Back to the story (as you can tell, I get side-tracked easily): me and some needles. The acupuncturist was really, really nice. She's the type of person that you feel comfortable telling things to: in the land of infertility, this is a relief. Telling people personal crap is not my fav thing in the world, but is definitely this year's theme. She even was really sweet about me being tremendously late - something I felt HORRIBLE about. Truth be told, I had been looking forward to my pricking for a couple of weeks. (That sounded really weird.)

Ms. Awesome stuck me with 6 needles that barely registered on the "something-just-stuck-me" scale. If you can imagine taking a tiny head pin and pricking yourself so light that you didn't even make an imprint, then that would be the equivalent. In some cases I didn't even feel a thing. This coming from a girl that HATES shots. They don't make me woozy - they just suck. The acupuncture needle doesn't even count as a shot in my book.

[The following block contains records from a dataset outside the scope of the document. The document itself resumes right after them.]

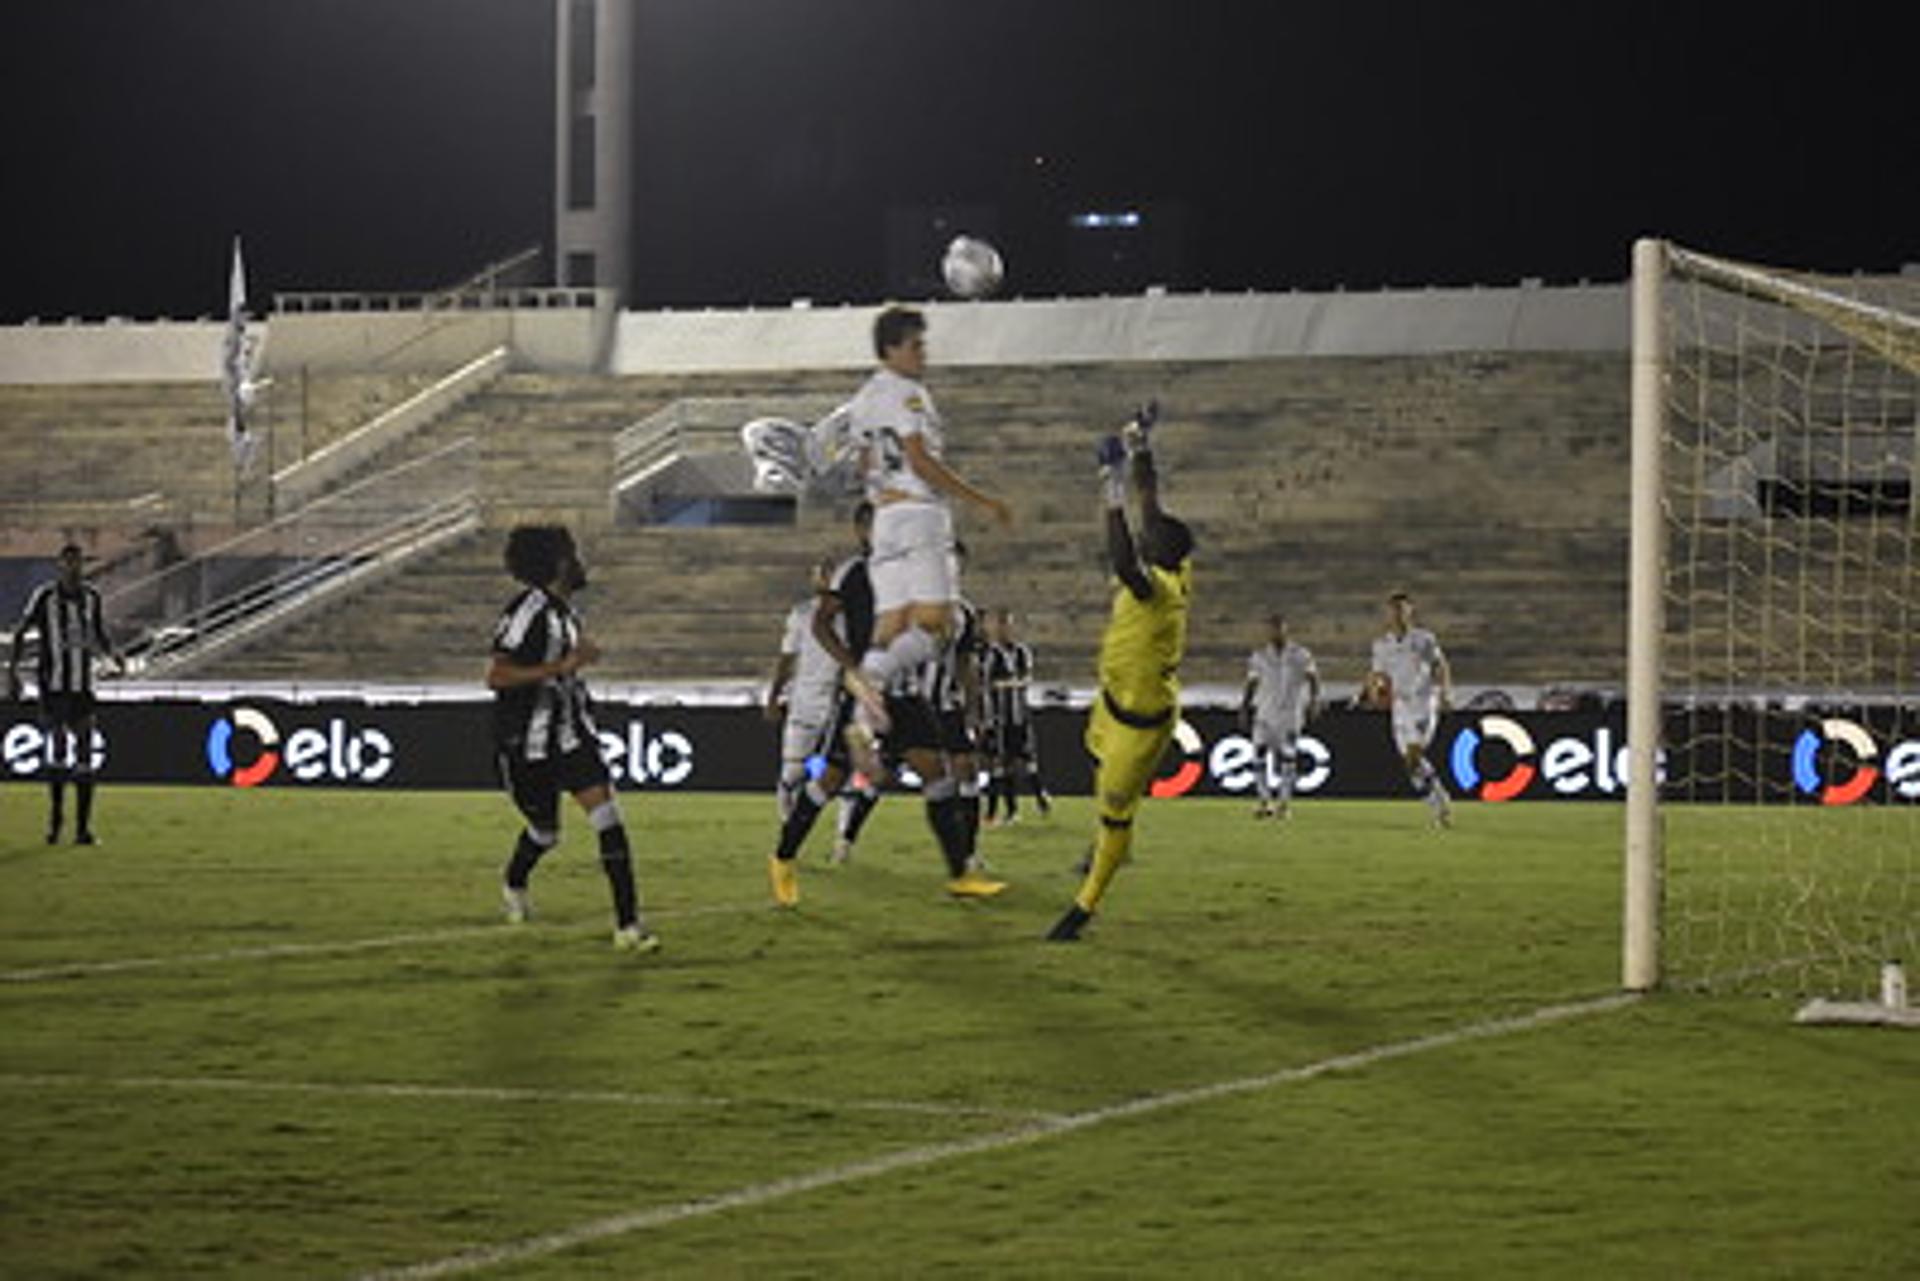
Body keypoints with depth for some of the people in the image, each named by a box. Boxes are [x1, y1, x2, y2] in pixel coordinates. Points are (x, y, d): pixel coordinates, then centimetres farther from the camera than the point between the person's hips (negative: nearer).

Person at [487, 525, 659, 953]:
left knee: (607, 817, -10)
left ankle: (627, 924, -13)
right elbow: (496, 676, -26)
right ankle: (514, 885, 45)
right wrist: (562, 666, -28)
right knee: (544, 833, 10)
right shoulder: (529, 610, -20)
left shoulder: (562, 609, 7)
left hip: (570, 734, 7)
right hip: (527, 744, -7)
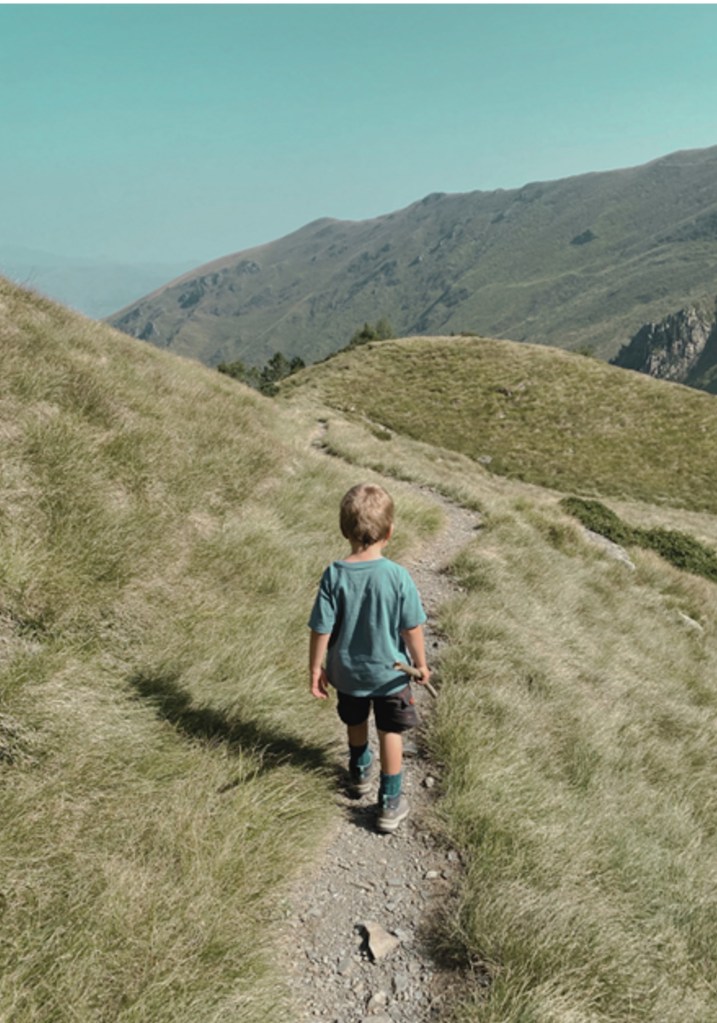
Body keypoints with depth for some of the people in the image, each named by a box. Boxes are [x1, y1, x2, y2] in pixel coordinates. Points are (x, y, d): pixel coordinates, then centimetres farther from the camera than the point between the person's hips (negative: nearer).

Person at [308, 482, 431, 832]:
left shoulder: (334, 575, -22)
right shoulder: (397, 576, -24)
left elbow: (321, 629, -15)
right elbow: (412, 629, -15)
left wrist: (316, 668, 0)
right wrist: (421, 663, 2)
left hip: (347, 672, 2)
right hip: (389, 672, -2)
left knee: (355, 722, 28)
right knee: (390, 732, 18)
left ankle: (360, 772, 53)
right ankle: (390, 803, 27)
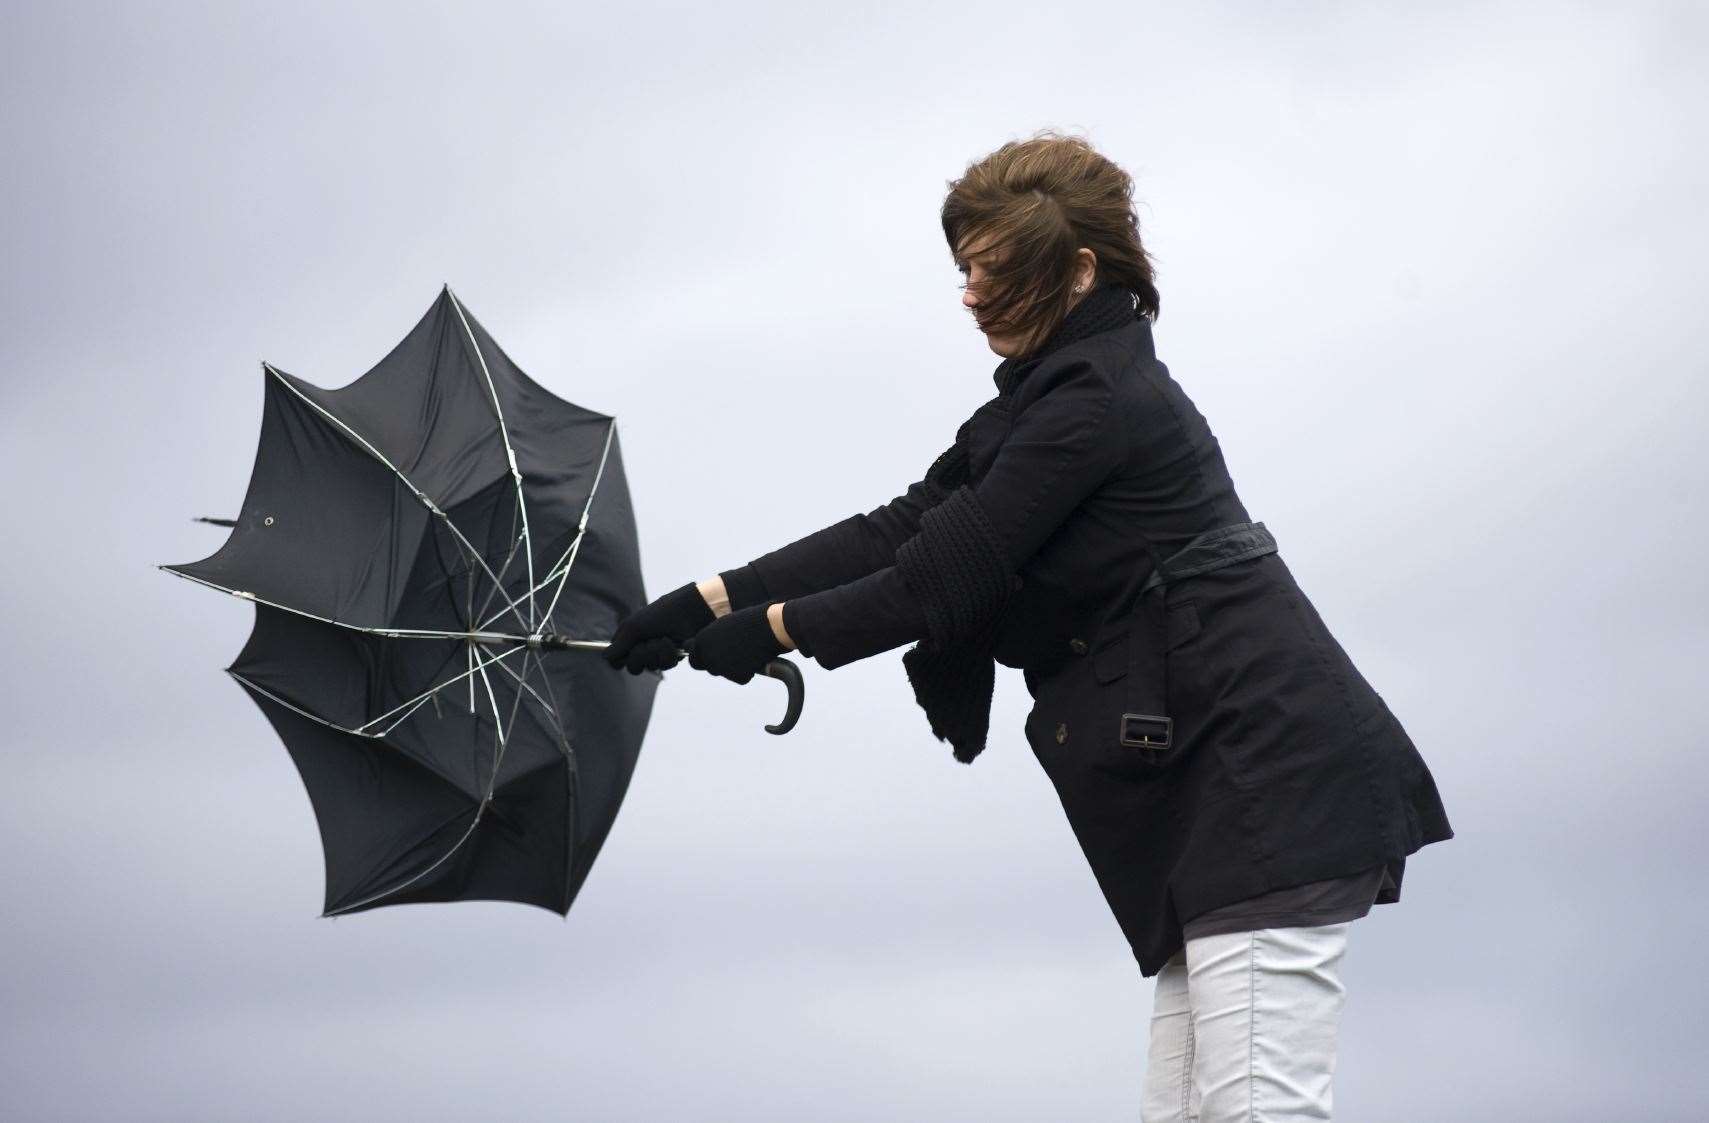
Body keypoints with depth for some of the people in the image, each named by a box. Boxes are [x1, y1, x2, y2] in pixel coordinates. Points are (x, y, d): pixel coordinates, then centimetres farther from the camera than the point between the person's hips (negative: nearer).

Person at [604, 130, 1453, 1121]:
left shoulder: (1098, 403, -13)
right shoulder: (1050, 397, 19)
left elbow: (946, 578, -12)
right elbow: (902, 530, 15)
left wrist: (776, 629, 0)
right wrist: (713, 601, 9)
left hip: (1266, 776, -11)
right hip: (1217, 787, 11)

We talked for about an hour and then she dimmed the lights in our lavender, spa music room. I laid on a heated spa table/bed, under comfy covers, and she put 6 needles in me: 4 in the legs and 2 in the hands. Honestly had to ask how many were inserted because I had no idea. (Except for the hand ones - I could SEE those.)  She then proceeded to leave the room and let me rest.

Here's were it got a tiny bit weird, but keep in mind I have an AWESOME imagination.

I closed my eyes and started thinking about something that always irritates me (my former job) as the new-agey music washed over me. Was able to "catch" my negative thought pattern and tried to shake it off. Breathe in. Breathe out. (Holy cow my breathing sucks.) I think have gas. Nope that passed too. Not literally. Wow this music is great. I wonder if it is a CD. I should ask her if it's a CD. Would that be weird? I won't remember the name anyway. Maybe it would start a long conversation about spa music that would be hard to get out of. Maybe I could type it in my phone. Would she frown on my iPhone addiction? I wish I could shazam it. My phone is right over there. I NEED my phone. The needles would probably all fall out if I moved too much. I'll have to remember to bring my phone next to me next week. But I won't have pockets because I had to take off my pants. That would be awkward. I shouldn't have worn a thong. 

A few more random thoughts flew by and then I was in that half-sleep half-awake place. You know the one - where you are aware of your surroundings, but think really weird things. Ok - EVEN weirder things than normal. And then my stomach grew. Like there was a bubble slowly expanding. (NO, NOT GAS!) Like a baby was growing at some super-speed ala Fringe style. (Keep in mind - I can't actually CARRY a baby.) I could see it with my eyes closed. Then I thought, "wait, twins would be good" and the bubble split and started rising on both sides. Oddly enough, in real life that would be some weird camel looking thing, but hey - my imagination - I can do it how I want. Then I laughed and thought about making a blog post.

And THAT is how I came to the conclusion that doing this porcupine thing is a good idea. Results may vary.